[Task to complete]
Copy out every one of the rows below word for word, omitting the pictures.
*** Opening of Records ***
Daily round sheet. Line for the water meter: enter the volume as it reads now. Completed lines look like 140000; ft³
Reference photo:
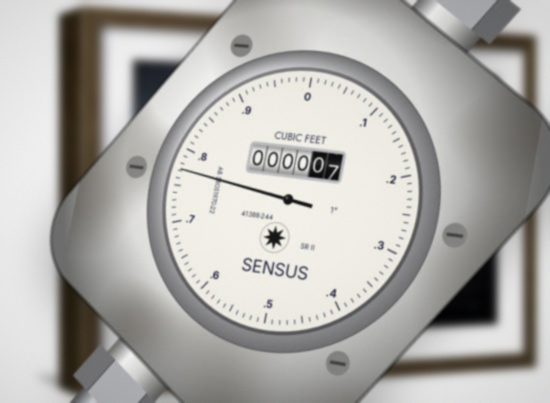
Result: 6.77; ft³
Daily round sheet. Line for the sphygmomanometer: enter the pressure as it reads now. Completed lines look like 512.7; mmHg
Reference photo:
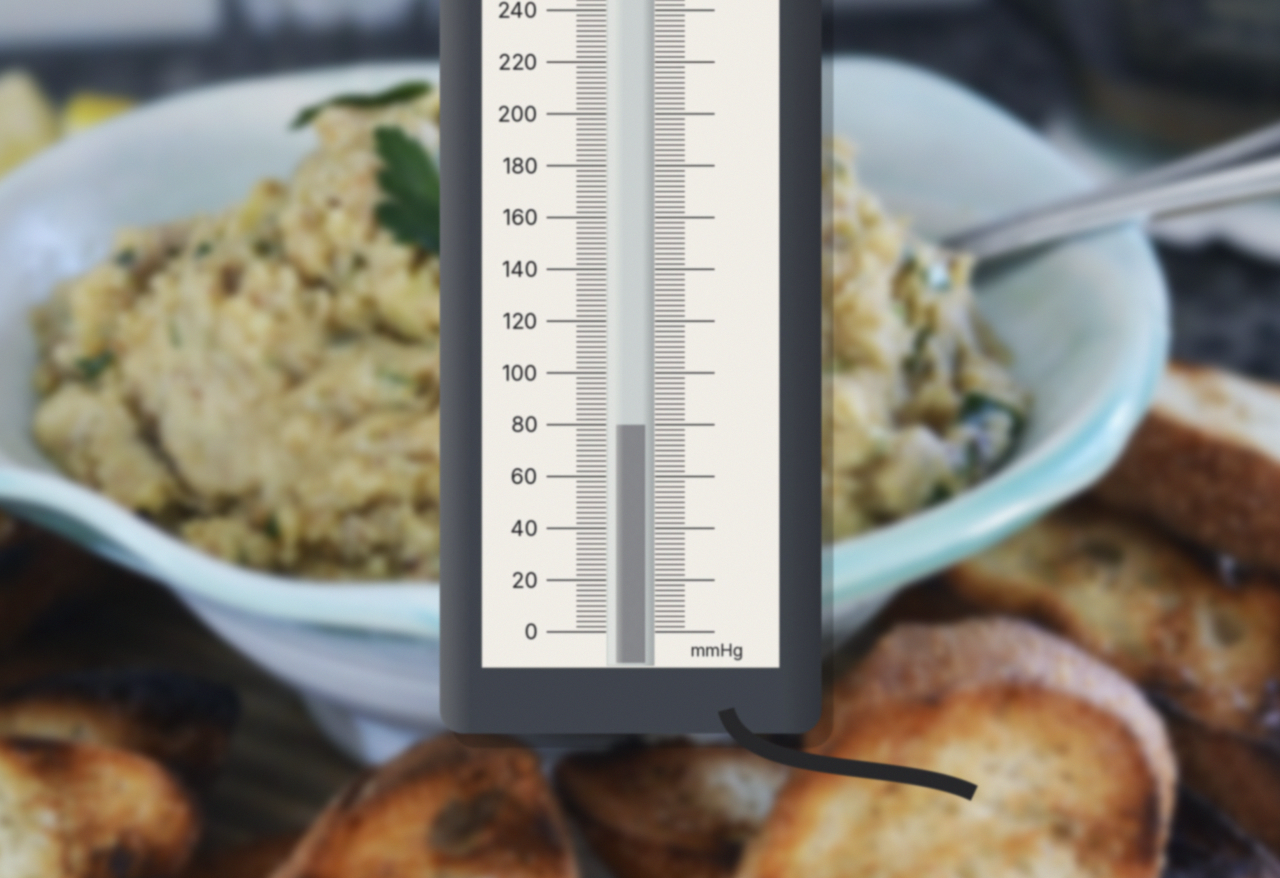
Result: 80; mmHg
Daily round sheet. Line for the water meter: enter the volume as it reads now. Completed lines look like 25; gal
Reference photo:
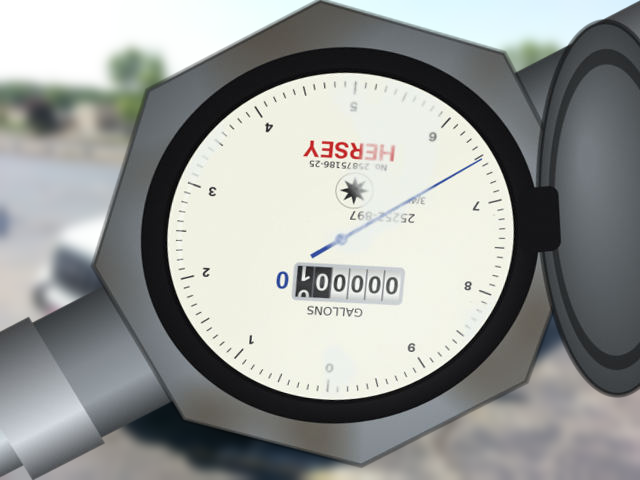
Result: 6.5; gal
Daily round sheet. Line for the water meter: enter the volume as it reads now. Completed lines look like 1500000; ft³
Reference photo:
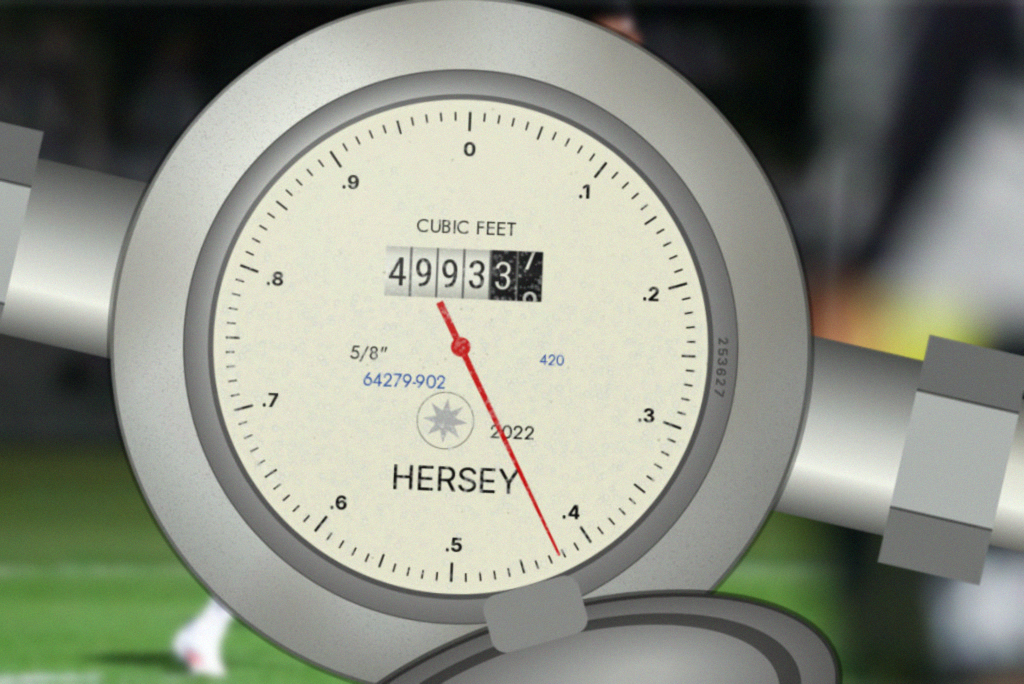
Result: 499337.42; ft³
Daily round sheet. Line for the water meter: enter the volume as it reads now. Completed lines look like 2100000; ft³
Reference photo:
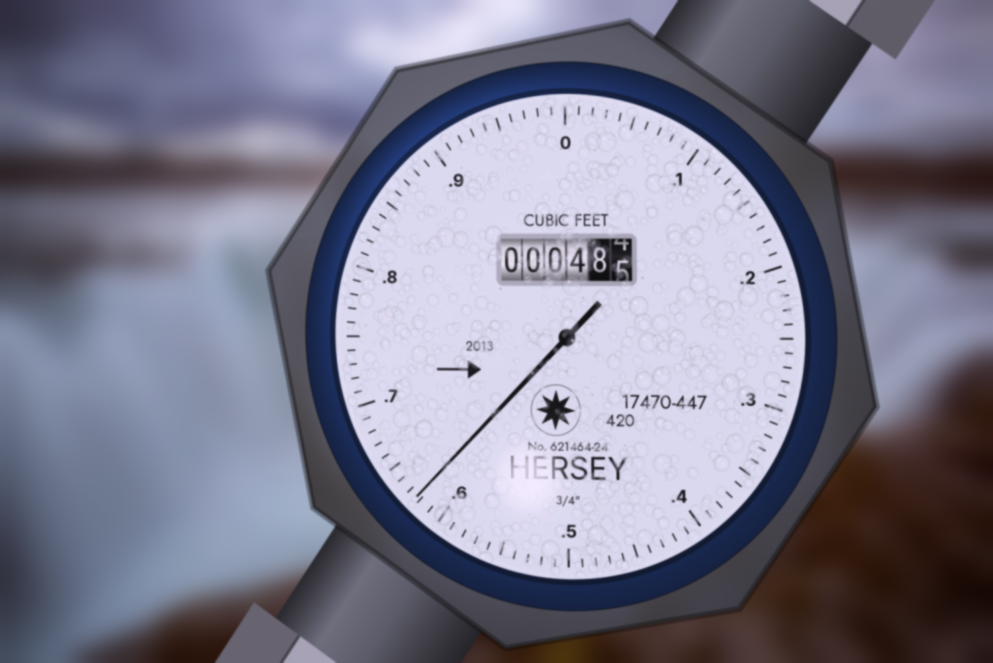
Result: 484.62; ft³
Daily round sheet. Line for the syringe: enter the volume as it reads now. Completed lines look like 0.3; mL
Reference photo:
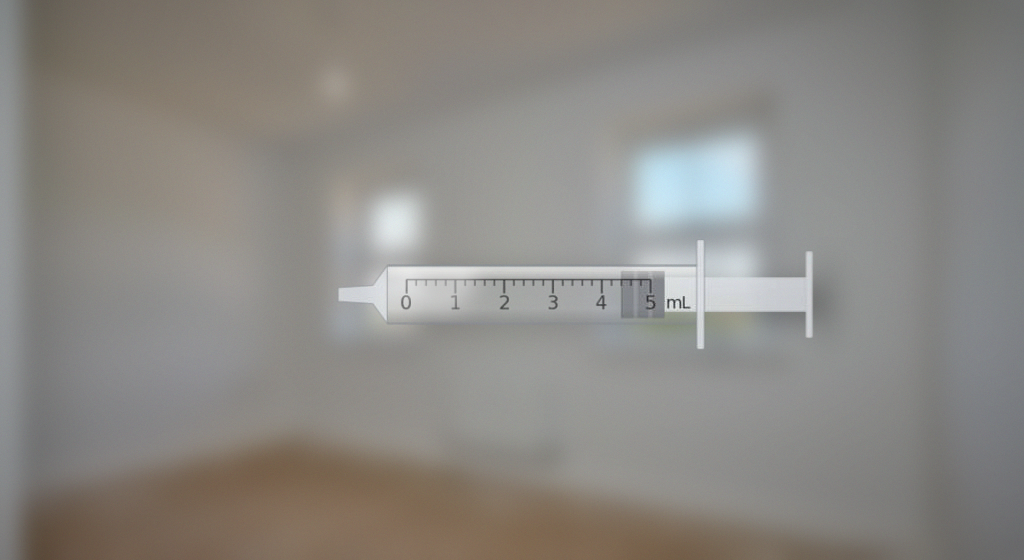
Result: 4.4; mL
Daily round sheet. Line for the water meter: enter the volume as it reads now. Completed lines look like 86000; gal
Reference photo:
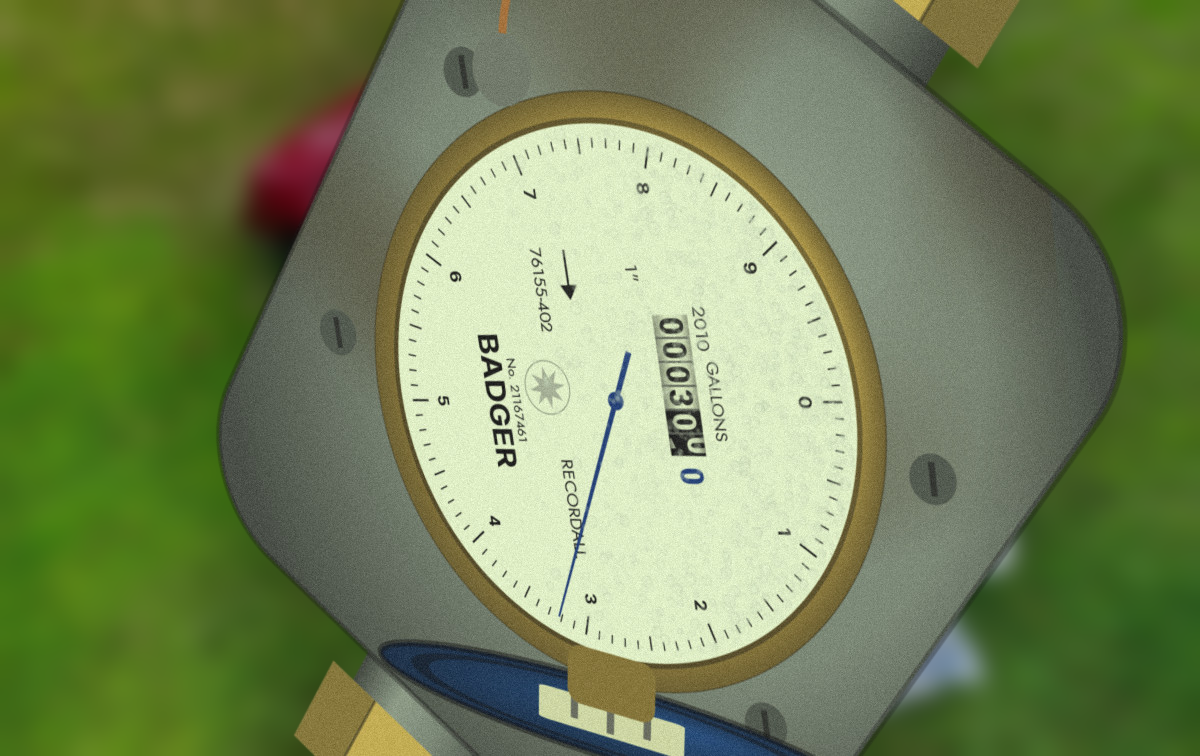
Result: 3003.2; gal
*** Close of Records ***
[Task result]
Daily round sheet. Line for the water meter: enter the volume as it reads now. Completed lines look like 140000; ft³
Reference photo:
Result: 6.77; ft³
Daily round sheet. Line for the sphygmomanometer: enter the pressure as it reads now. Completed lines look like 512.7; mmHg
Reference photo:
Result: 80; mmHg
Daily round sheet. Line for the water meter: enter the volume as it reads now. Completed lines look like 25; gal
Reference photo:
Result: 6.5; gal
Daily round sheet. Line for the water meter: enter the volume as it reads now. Completed lines look like 1500000; ft³
Reference photo:
Result: 499337.42; ft³
Daily round sheet. Line for the water meter: enter the volume as it reads now. Completed lines look like 2100000; ft³
Reference photo:
Result: 484.62; ft³
Daily round sheet. Line for the syringe: enter the volume as it reads now. Completed lines look like 0.3; mL
Reference photo:
Result: 4.4; mL
Daily round sheet. Line for the water meter: enter the volume as it reads now. Completed lines look like 86000; gal
Reference photo:
Result: 3003.2; gal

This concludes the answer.